На верхней палубе «Азова» не успевали убирать убитых и раненых, кое-где зияли в бортах пробоины, горящий рангоут воспламенял всё вокруг. Рядом с командиром баковой батареи, лейтенантом Нахимовым, взорвался брандскугель, и вокруг орудия заполыхала палуба. Вместе с матросами Павел Нахимов самоотверженно бросился в огонь и, потушив палубу, вновь встал к орудиям. Мимо уха Лазарева просвистело ядро. Рядом на шканцах вскрикнул Бутенев. Раздробленный, оторванный по локоть обрубок правой руки беспомощно повис на коже, во все стороны хлестала кровь. Подбежавший матрос сорвал с себя рубаху, замотал культю. Подбежали ещё два матроса. Бутенев отстранил их здоровой рукой.

— К орудиям, братцы, наводи! Пали!

Матросы чуть не силой увели Бутенева в лазарет.

Бой продолжался до вечера, и его окончание по свежим следам описал Нахимов:

«В 6 часов кончилось сражение совершенным истреблением всего турецкого и египетского флота. В продолжение сражения взорвано на воздух до 15 судов, не включая 7 брандеров. И я не понимаю, как ни одно судно из соединённого флота не сгорело во время сражения. До 6 судов было взято в плен. Остальные, будучи совершенно разбиты, все рубили канаты, кидались на берег и там в продолжение ночи и следующего дня себя сжигали. Ночь была ужаснее самого сражения. В беспрестанном ожидании новых нападений всю ночь стояли по пушкам, беспрерывно видели горящие и взрывающиеся на воздух суда так близко, что, стоявши наверху, чувствуешь довольно сильный жар...»

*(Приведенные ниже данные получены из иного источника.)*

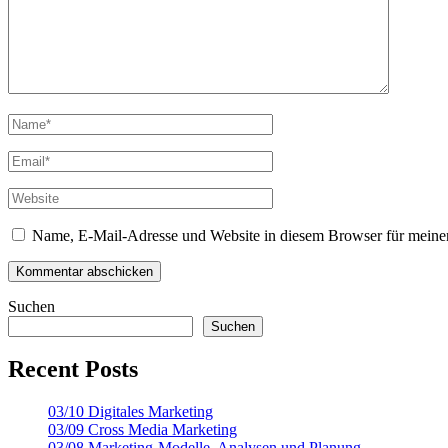
Name, E-Mail-Adresse und Website in diesem Browser für meine
Suchen
Suchen
Recent Posts
03/10 Digitales Marketing
03/09 Cross Media Marketing
03/08 Marketing-Modelle, Analysen und Planung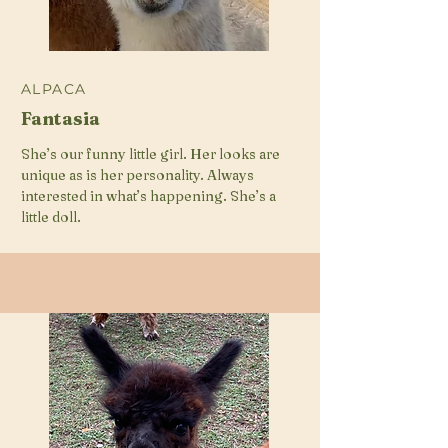
ALPACA
Fantasia
She’s our funny little girl. Her looks are
unique as is her personality. Always
interested in what’s happening. She’s a
little doll.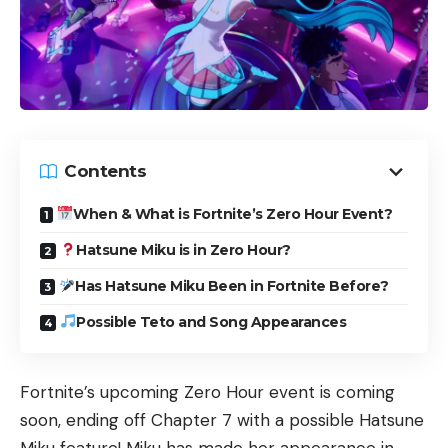
Contents
When & What is Fortnite’s Zero Hour Event?
Hatsune Miku is in Zero Hour?
Has Hatsune Miku Been in Fortnite Before?
Possible Teto and Song Appearances
Fortnite’s upcoming Zero Hour event is coming
soon, ending off Chapter 7 with a possible Hatsune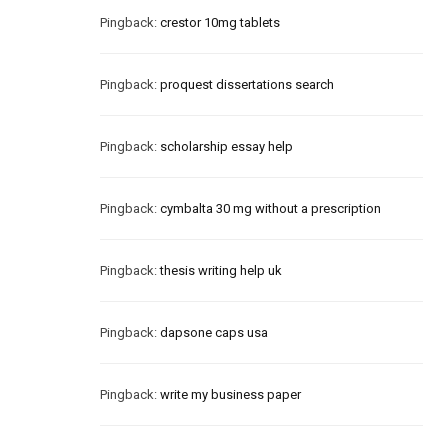
Pingback:
crestor 10mg tablets
Pingback:
proquest dissertations search
Pingback:
scholarship essay help
Pingback:
cymbalta 30 mg without a prescription
Pingback:
thesis writing help uk
Pingback:
dapsone caps usa
Pingback:
write my business paper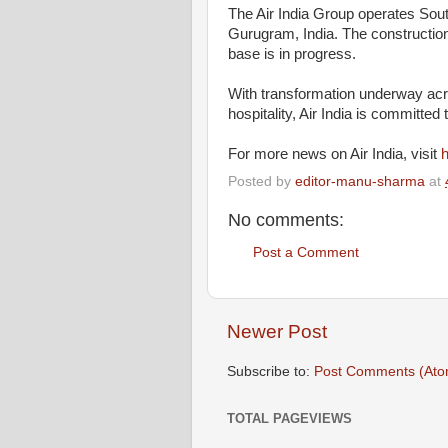
The Air India Group operates Sout
Gurugram, India. The construction
base is in progress.
With transformation underway acros
hospitality, Air India is committed 
For more news on Air India, visit
h
Posted by
editor-manu-sharma
at
No comments:
Post a Comment
Newer Post
Subscribe to:
Post Comments (Ato
TOTAL PAGEVIEWS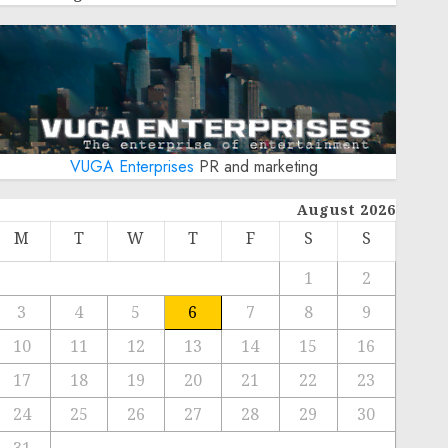
VUGA Enterprises
PR and marketing
August 2026
M
T
W
T
F
S
S
1
2
3
4
5
6
7
8
9
10
11
12
13
14
15
16
17
18
19
20
21
22
23
24
25
26
27
28
29
30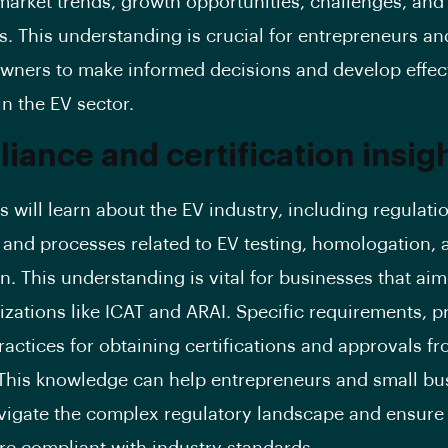
market trends, growth opportunities, challenges, and
. This understanding is crucial for entrepreneurs an
wners to make informed decisions and develop effec
in the EV sector.
iance and certification insigh
s will learn about the EV industry, including regulati
 and processes related to EV testing, homologation, 
on. This understanding is vital for businesses that ai
izations like ICAT and ARAI. Specific requirements, 
ractices for obtaining certifications and approvals f
This knowledge can help entrepreneurs and small bu
igate the complex regulatory landscape and ensure 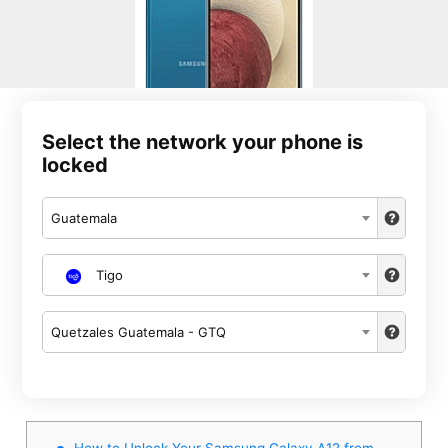
Select the network your phone is
locked
Guatemala
Tigo
Quetzales Guatemala - GTQ
How to Unlock Your Samsung Galaxy A12 from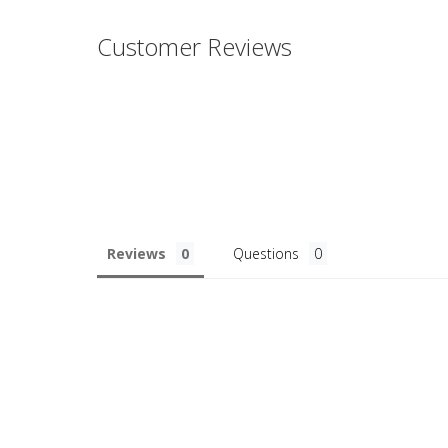
Customer Reviews
Reviews
Questions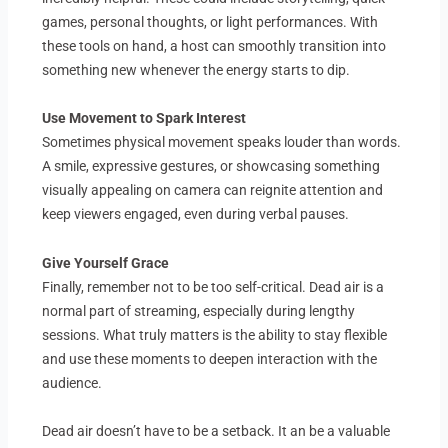
games, personal thoughts, or light performances. With
these tools on hand, a host can smoothly transition into
something new whenever the energy starts to dip.
Use Movement to Spark Interest
Sometimes physical movement speaks louder than words.
A smile, expressive gestures, or showcasing something
visually appealing on camera can reignite attention and
keep viewers engaged, even during verbal pauses.
Give Yourself Grace
Finally, remember not to be too self-critical. Dead air is a
normal part of streaming, especially during lengthy
sessions. What truly matters is the ability to stay flexible
and use these moments to deepen interaction with the
audience.
Dead air doesn’t have to be a setback. It an be a valuable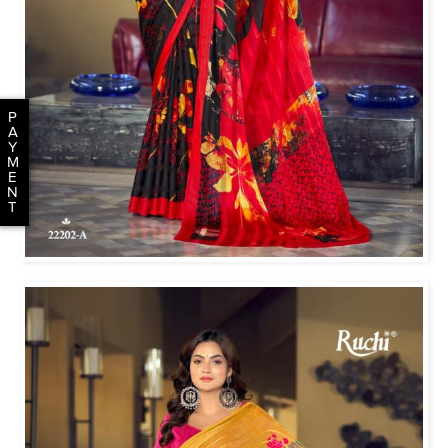
P
A
Y
M
E
N
T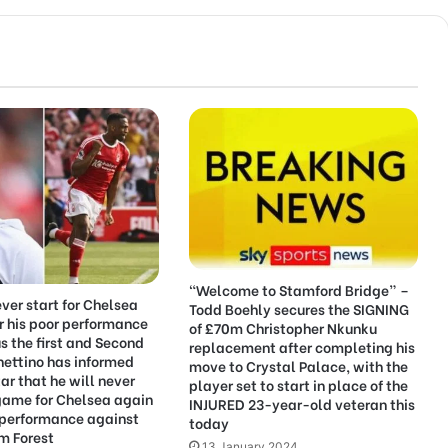
“Welcome to Stamford Bridge” –
ever start for Chelsea
Todd Boehly secures the SIGNING
r his poor performance
of £70m Christopher Nkunku
us the first and Second
replacement after completing his
hettino has informed
move to Crystal Palace, with the
ar that he will never
player set to start in place of the
game for Chelsea again
INJURED 23-year-old veteran this
 performance against
today
m Forest
13 January 2024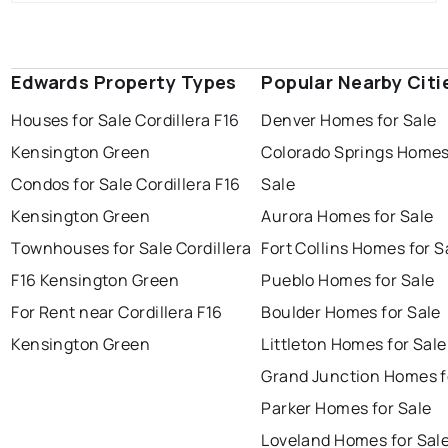
Edwards Property Types
Popular Nearby Citi
Houses for Sale Cordillera F16
Denver Homes for Sale
Kensington Green
Colorado Springs Homes
Condos for Sale Cordillera F16
Sale
Kensington Green
Aurora Homes for Sale
Townhouses for Sale Cordillera
Fort Collins Homes for S
F16 Kensington Green
Pueblo Homes for Sale
For Rent near Cordillera F16
Boulder Homes for Sale
Kensington Green
Littleton Homes for Sale
Grand Junction Homes f
Parker Homes for Sale
Loveland Homes for Sal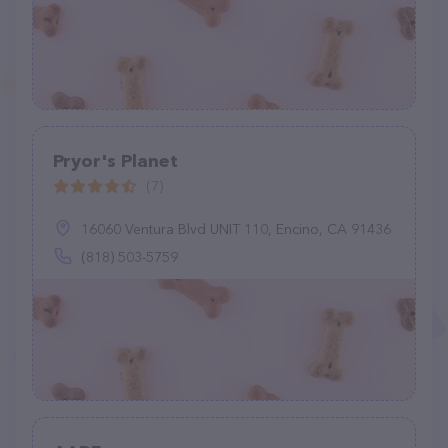
Pryor's Planet
(7)
16060 Ventura Blvd UNIT 110, Encino, CA 91436
(818) 503-5759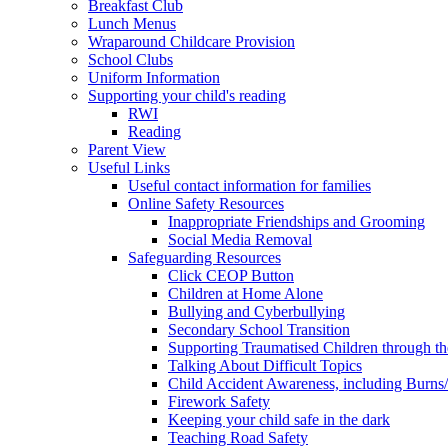
Breakfast Club
Lunch Menus
Wraparound Childcare Provision
School Clubs
Uniform Information
Supporting your child's reading
RWI
Reading
Parent View
Useful Links
Useful contact information for families
Online Safety Resources
Inappropriate Friendships and Grooming
Social Media Removal
Safeguarding Resources
Click CEOP Button
Children at Home Alone
Bullying and Cyberbullying
Secondary School Transition
Supporting Traumatised Children through t
Talking About Difficult Topics
Child Accident Awareness, including Burns
Firework Safety
Keeping your child safe in the dark
Teaching Road Safety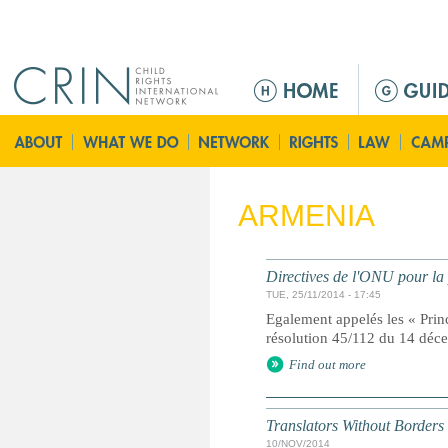
Jump to navigation
M
e
n
ú
p
r
ARMENIA
i
n
c
Directives de l'ONU pour la 
i
TUE, 25/11/2014 - 17:45
p
Egalement appelés les « Prin
a
résolution 45/112 du 14 dé
l
Find out more
Translators Without Borders
10/NOV/2014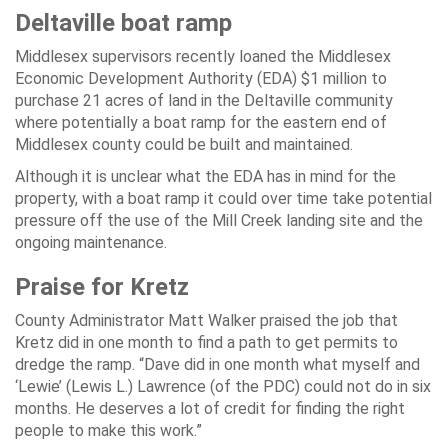
Deltaville boat ramp
Middlesex supervisors recently loaned the Middlesex
Economic Development Authority (EDA) $1 million to
purchase 21 acres of land in the Deltaville community
where potentially a boat ramp for the eastern end of
Middlesex county could be built and maintained.
Although it is unclear what the EDA has in mind for the
property, with a boat ramp it could over time take potential
pressure off the use of the Mill Creek landing site and the
ongoing maintenance.
Praise for Kretz
County Administrator Matt Walker praised the job that
Kretz did in one month to find a path to get permits to
dredge the ramp. “Dave did in one month what myself and
‘Lewie’ (Lewis L.) Lawrence (of the PDC) could not do in six
months. He deserves a lot of credit for finding the right
people to make this work.”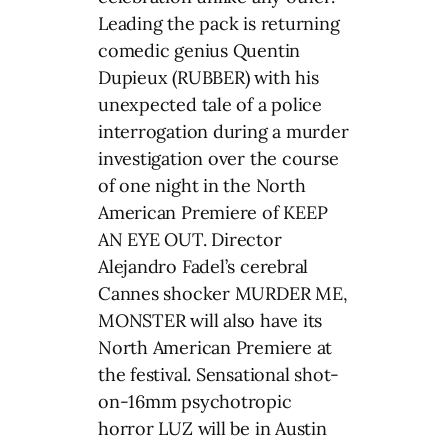
Leading the pack is returning
comedic genius Quentin
Dupieux (RUBBER) with his
unexpected tale of a police
interrogation during a murder
investigation over the course
of one night in the North
American Premiere of KEEP
AN EYE OUT. Director
Alejandro Fadel’s cerebral
Cannes shocker MURDER ME,
MONSTER will also have its
North American Premiere at
the festival. Sensational shot-
on-16mm psychotropic
horror LUZ will be in Austin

И тут же в письме Рейнеке восхищался Лазаревым: «О, любезный друг, я до сих пор не знал цены нашему капитану. Надобно было на него смотреть во время сражения, с каким благоразумием, с каким хладнокровием он везде распоряжался. Но у меня недостанет слов описать все его похвальные дела, и я смело уверен, что русский флот не имел подобного капитана».